Entries taken from a collection:

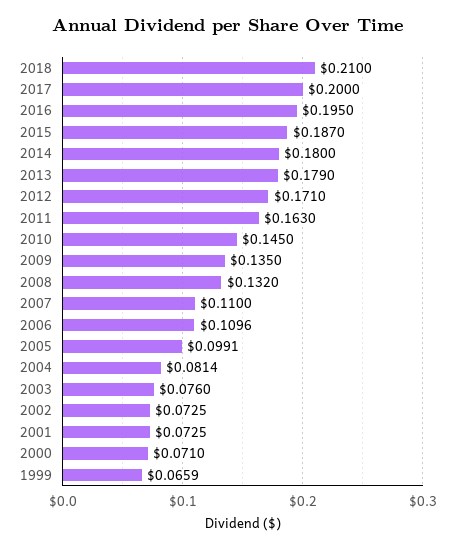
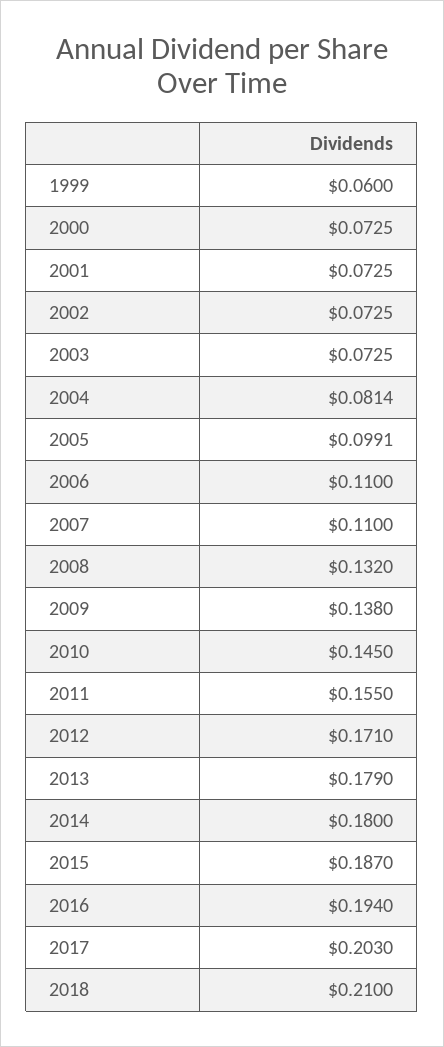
  {
    "2018": 0.21,
-   "2017": 0.2,
+   "2017": 0.203,
-   "2016": 0.195,
+   "2016": 0.194,
    "2015": 0.187,
    "2014": 0.18,
    "2013": 0.179,
    "2012": 0.171,
-   "2011": 0.163,
+   "2011": 0.155,
    "2010": 0.145,
-   "2009": 0.135,
+   "2009": 0.138,
    "2008": 0.132,
    "2007": 0.11,
-   "2006": 0.1096,
+   "2006": 0.11,
    "2005": 0.0991,
    "2004": 0.0814,
-   "2003": 0.076,
+   "2003": 0.0725,
    "2002": 0.0725,
    "2001": 0.0725,
-   "2000": 0.071,
+   "2000": 0.0725,
-   "1999": 0.0659
+   "1999": 0.06
  }

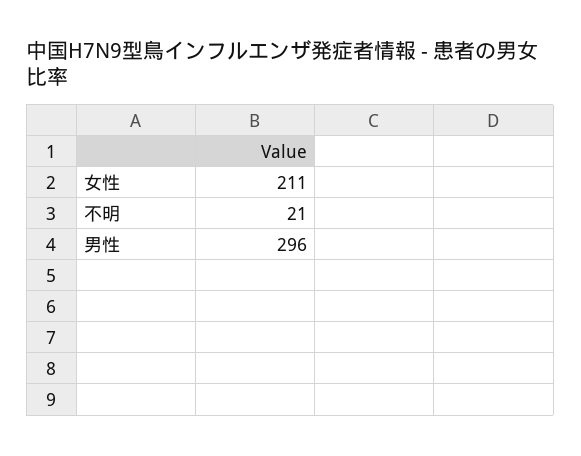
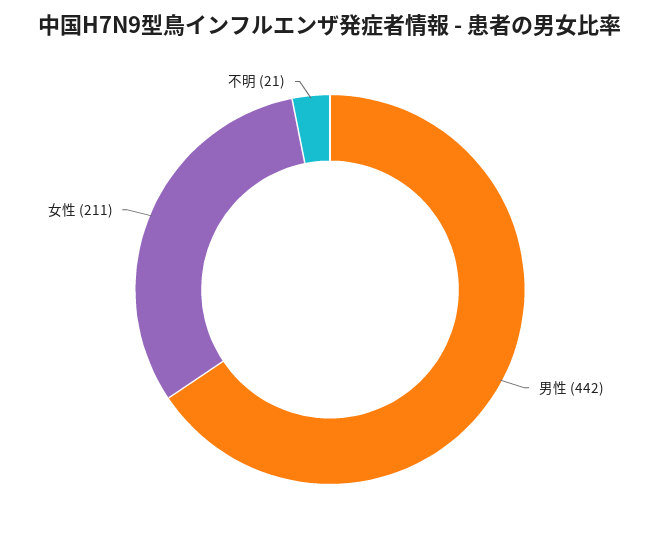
  {
    "女性": 211,
    "不明": 21,
-   "男性": 296
+   "男性": 442
  }

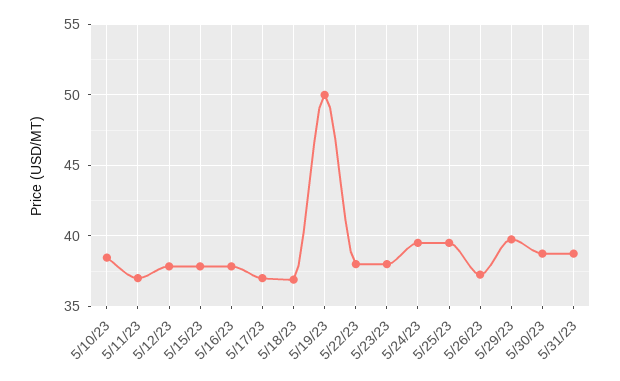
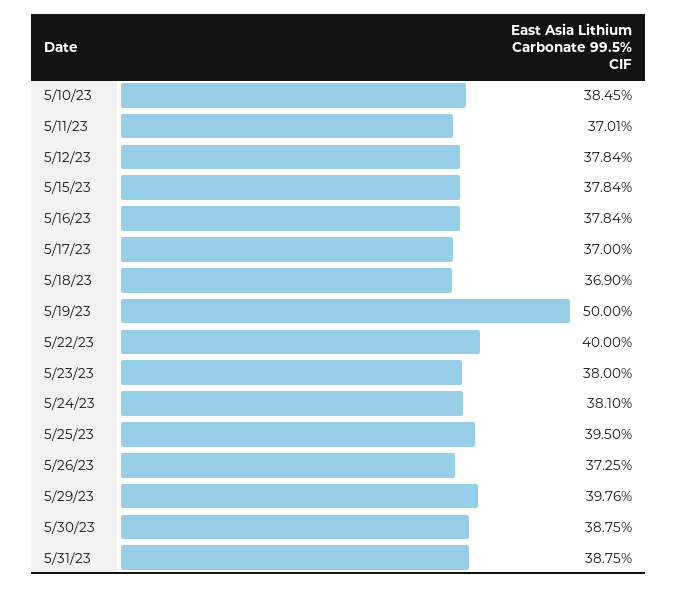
  {
    "5/10/23": 38.45,
    "5/11/23": 37.01,
    "5/12/23": 37.84,
    "5/15/23": 37.84,
    "5/16/23": 37.84,
    "5/17/23": 37,
    "5/18/23": 36.9,
    "5/19/23": 50,
-   "5/22/23": 38,
+   "5/22/23": 40,
    "5/23/23": 38,
-   "5/24/23": 39.5,
+   "5/24/23": 38.1,
    "5/25/23": 39.5,
    "5/26/23": 37.25,
    "5/29/23": 39.76,
    "5/30/23": 38.75,
    "5/31/23": 38.75
  }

Work to complete:
Pictures are to be left out; please print the rest of the records above word for word.

Output for this task:
  {
    "2018": 0.21,
-   "2017": 0.2,
+   "2017": 0.203,
-   "2016": 0.195,
+   "2016": 0.194,
    "2015": 0.187,
    "2014": 0.18,
    "2013": 0.179,
    "2012": 0.171,
-   "2011": 0.163,
+   "2011": 0.155,
    "2010": 0.145,
-   "2009": 0.135,
+   "2009": 0.138,
    "2008": 0.132,
    "2007": 0.11,
-   "2006": 0.1096,
+   "2006": 0.11,
    "2005": 0.0991,
    "2004": 0.0814,
-   "2003": 0.076,
+   "2003": 0.0725,
    "2002": 0.0725,
    "2001": 0.0725,
-   "2000": 0.071,
+   "2000": 0.0725,
-   "1999": 0.0659
+   "1999": 0.06
  }

  {
    "女性": 211,
    "不明": 21,
-   "男性": 296
+   "男性": 442
  }

  {
    "5/10/23": 38.45,
    "5/11/23": 37.01,
    "5/12/23": 37.84,
    "5/15/23": 37.84,
    "5/16/23": 37.84,
    "5/17/23": 37,
    "5/18/23": 36.9,
    "5/19/23": 50,
-   "5/22/23": 38,
+   "5/22/23": 40,
    "5/23/23": 38,
-   "5/24/23": 39.5,
+   "5/24/23": 38.1,
    "5/25/23": 39.5,
    "5/26/23": 37.25,
    "5/29/23": 39.76,
    "5/30/23": 38.75,
    "5/31/23": 38.75
  }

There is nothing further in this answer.